In 1922, Freda Kempton, a young nightclub dancer was found dead after an overdose of cocaine and the press soon found out that Chang had been with her the night before. He told the Coroner at her inquest ’she was a friend of mine but I know nothing about the cocaine. It is all a mystery to me.’

According to the coroner there was no proof that he was linked to the death , but the police were convinced that he was. They raided his restaurant in 1924 and found a large quantity of the drug. He was jailed for 18 months and subsequently deported. The judge told him ‘It is you and men like you who are corrupting the womanhood of this country.’ While The Empire News wrote ‘Mothers would be well advised to keep their daughters as far away as they can from Chinese laundries and other places where the yellow men congregate.’

The Daily Telegraph reported a few years later that Chang had gone ‘blind and ended his days, not in luxury and rich silks, but as a sightless worker in a little kitchen garden.’

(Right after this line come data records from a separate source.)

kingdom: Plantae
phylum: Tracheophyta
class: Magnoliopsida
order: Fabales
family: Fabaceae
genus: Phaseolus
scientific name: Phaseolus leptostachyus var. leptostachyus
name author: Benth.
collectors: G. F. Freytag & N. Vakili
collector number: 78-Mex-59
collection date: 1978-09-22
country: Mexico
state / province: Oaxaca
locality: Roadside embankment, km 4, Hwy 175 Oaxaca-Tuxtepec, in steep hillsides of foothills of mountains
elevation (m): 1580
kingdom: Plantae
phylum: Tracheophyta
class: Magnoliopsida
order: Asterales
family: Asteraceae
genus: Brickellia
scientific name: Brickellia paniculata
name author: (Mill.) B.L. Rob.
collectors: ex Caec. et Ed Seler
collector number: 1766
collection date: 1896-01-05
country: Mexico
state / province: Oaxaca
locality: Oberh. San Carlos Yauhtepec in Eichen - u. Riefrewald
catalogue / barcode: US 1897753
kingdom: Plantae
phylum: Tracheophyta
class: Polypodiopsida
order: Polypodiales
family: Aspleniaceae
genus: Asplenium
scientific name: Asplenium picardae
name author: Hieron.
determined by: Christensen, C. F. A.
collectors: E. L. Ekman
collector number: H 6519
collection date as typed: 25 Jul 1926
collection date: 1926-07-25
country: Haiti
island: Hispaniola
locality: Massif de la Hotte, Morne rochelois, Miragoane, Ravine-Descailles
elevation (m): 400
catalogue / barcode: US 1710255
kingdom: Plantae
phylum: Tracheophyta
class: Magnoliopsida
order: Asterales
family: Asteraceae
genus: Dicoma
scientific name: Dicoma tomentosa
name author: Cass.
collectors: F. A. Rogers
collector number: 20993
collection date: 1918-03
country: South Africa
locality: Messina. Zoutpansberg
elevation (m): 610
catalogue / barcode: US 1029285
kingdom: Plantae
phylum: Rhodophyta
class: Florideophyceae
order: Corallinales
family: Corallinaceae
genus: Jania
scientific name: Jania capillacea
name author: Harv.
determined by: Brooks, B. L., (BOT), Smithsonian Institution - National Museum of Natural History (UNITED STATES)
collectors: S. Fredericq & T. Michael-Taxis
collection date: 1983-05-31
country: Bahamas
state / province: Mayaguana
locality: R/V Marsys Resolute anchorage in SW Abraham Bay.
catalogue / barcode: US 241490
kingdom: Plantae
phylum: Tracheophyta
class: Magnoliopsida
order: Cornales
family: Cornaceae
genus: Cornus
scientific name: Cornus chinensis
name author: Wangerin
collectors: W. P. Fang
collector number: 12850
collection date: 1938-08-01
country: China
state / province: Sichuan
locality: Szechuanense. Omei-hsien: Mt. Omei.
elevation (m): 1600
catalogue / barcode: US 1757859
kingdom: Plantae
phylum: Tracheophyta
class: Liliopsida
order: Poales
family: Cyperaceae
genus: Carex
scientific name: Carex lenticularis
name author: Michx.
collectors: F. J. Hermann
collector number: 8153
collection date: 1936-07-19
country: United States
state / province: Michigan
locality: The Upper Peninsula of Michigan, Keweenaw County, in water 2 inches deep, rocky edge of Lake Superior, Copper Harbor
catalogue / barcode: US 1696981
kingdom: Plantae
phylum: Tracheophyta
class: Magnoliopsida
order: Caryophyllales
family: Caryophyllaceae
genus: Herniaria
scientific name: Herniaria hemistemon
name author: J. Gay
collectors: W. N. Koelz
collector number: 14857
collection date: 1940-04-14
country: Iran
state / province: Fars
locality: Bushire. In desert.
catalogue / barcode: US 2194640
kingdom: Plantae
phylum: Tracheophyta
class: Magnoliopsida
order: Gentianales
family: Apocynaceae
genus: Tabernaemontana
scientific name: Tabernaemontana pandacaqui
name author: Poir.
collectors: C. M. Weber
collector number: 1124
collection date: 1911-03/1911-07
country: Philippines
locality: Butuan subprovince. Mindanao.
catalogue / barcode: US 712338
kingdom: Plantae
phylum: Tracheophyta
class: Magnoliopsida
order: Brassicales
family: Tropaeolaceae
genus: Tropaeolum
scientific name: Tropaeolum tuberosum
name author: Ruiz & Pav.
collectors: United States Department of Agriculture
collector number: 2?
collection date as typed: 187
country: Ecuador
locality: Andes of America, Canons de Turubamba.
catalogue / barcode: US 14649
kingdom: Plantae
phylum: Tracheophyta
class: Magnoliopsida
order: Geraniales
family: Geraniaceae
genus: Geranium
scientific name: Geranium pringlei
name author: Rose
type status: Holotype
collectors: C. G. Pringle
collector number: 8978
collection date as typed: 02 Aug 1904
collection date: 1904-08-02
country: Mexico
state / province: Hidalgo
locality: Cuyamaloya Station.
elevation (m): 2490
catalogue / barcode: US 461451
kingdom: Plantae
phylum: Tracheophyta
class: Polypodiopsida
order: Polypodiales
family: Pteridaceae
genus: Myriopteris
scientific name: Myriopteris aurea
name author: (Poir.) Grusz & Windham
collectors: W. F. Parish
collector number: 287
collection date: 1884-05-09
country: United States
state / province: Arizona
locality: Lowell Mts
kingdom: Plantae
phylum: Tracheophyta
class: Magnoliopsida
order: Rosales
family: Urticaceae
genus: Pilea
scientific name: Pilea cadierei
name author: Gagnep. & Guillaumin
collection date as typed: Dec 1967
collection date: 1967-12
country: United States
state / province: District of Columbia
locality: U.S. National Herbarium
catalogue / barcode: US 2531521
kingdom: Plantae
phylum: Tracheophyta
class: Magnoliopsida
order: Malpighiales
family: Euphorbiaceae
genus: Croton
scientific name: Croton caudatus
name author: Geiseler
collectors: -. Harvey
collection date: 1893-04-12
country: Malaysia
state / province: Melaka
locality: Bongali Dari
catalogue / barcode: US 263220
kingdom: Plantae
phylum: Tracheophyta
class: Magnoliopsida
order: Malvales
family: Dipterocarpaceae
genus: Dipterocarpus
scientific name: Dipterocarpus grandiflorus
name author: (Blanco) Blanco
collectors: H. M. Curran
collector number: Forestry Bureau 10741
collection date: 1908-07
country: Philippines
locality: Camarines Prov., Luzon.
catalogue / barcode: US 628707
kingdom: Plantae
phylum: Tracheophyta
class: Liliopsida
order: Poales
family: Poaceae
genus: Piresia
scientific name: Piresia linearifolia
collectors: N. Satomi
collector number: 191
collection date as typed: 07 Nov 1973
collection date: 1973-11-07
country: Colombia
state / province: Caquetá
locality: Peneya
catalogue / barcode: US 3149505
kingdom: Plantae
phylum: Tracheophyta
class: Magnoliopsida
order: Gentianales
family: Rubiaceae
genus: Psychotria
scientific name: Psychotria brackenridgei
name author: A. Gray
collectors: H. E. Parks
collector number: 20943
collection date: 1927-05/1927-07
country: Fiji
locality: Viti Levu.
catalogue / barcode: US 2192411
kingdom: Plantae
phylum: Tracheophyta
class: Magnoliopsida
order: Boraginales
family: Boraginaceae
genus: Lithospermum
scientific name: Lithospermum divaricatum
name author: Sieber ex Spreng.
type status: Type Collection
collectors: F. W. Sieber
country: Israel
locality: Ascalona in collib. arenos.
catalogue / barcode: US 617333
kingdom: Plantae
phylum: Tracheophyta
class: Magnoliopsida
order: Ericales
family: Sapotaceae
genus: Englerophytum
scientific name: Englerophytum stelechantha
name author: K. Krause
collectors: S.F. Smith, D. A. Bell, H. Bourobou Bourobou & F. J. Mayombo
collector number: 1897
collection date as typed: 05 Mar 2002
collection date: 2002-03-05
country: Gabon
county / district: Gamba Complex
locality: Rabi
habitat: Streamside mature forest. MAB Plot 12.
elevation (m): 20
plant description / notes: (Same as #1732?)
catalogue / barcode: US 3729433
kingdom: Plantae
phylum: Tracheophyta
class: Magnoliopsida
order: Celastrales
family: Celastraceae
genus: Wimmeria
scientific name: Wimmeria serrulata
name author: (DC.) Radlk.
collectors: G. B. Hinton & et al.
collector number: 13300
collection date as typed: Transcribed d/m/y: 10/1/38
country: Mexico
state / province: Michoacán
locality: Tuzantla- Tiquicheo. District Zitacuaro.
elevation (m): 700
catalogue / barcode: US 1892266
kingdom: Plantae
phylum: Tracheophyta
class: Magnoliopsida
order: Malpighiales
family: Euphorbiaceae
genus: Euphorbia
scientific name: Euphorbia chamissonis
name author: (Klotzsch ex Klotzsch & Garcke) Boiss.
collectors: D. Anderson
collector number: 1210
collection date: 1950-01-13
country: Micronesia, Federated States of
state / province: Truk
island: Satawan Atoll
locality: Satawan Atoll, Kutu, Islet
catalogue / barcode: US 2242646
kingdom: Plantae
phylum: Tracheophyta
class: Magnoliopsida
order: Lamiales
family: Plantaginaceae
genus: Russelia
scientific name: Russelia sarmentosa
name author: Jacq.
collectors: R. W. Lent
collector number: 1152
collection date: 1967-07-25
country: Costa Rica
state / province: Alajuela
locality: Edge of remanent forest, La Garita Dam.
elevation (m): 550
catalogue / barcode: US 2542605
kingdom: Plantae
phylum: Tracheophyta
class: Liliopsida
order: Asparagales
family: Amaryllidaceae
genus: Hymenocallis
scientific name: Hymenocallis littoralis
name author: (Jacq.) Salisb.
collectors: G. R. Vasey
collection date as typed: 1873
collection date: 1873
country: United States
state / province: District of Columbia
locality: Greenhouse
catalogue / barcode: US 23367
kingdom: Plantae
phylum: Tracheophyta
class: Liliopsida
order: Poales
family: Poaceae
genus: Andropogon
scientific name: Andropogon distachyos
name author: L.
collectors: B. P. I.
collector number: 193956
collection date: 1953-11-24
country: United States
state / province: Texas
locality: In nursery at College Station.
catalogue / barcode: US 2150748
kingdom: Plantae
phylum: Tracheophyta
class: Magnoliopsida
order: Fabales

The womaniser and drug dealer ‘Brilliant’ Chang

In the thirties, probably encouraged by the atmosphere of ‘yellow peril’ hysteria whipped up by the popular press, the local council decided to clear the ’slum area’ around Limehouse and many of the Chinese shops, restaurants and gambling dens were swept away. This, and the extensive bombing of the area during the Second World War encouraged the gradual migration of Chinatown from the East End to the West End.

Kate Meyrick, meanwhile, after several spells in Holloway prison due to repeated licensing laws offences and the bribing of policemen, died in 1933 – dance bands in the West End, apparently, fell silent for two minutes in tribute.